In other words, if Spin isn't fast enough, do it in assembly language. The time critical parts of your code are probably pretty small and
likely would translate to a small, straightforward assembly routine.
Steven,
Can you make changes to the spin interpreter to read the cog registers directly?
▔▔▔▔▔▔▔▔▔▔▔▔▔▔▔▔▔▔▔▔▔▔▔▔
www.fd.com.my
www.mercedes.com.my
2) learn ASM
3) read the counters lab, I posted the link in your other thread...
▔▔▔▔▔▔▔▔▔▔▔▔▔▔▔▔▔▔▔▔▔▔▔▔
E3 = Thought
http://folding.stanford.edu/·- Donating some CPU/GPU downtime just might lead to a cure for cancer!

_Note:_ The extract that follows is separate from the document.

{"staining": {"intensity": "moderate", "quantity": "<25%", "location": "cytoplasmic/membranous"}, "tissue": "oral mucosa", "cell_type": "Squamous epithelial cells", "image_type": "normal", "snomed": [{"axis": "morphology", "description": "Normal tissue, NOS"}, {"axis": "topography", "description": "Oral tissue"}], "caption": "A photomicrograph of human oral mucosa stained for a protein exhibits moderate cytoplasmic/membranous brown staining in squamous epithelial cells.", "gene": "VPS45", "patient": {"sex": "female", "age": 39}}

My team stats.
There could be quite an amount of work involved in that I suspect, and it wouldn't be as simple as 'read the registers directly'.
Even before 128MHz things can start failing. The highest practical clock speed for 'normal circumstances' would seem to be 100MHz. More info on the Wiki at -
propeller.wikispaces.com/Oscillator
The Spin interpreter in the Propeller chip is in what is known as masked ROM. It cannot be upgraded.
Like I said, you're free to make your own version of the Spin interpreter which can be run in a cog like any other assembly program.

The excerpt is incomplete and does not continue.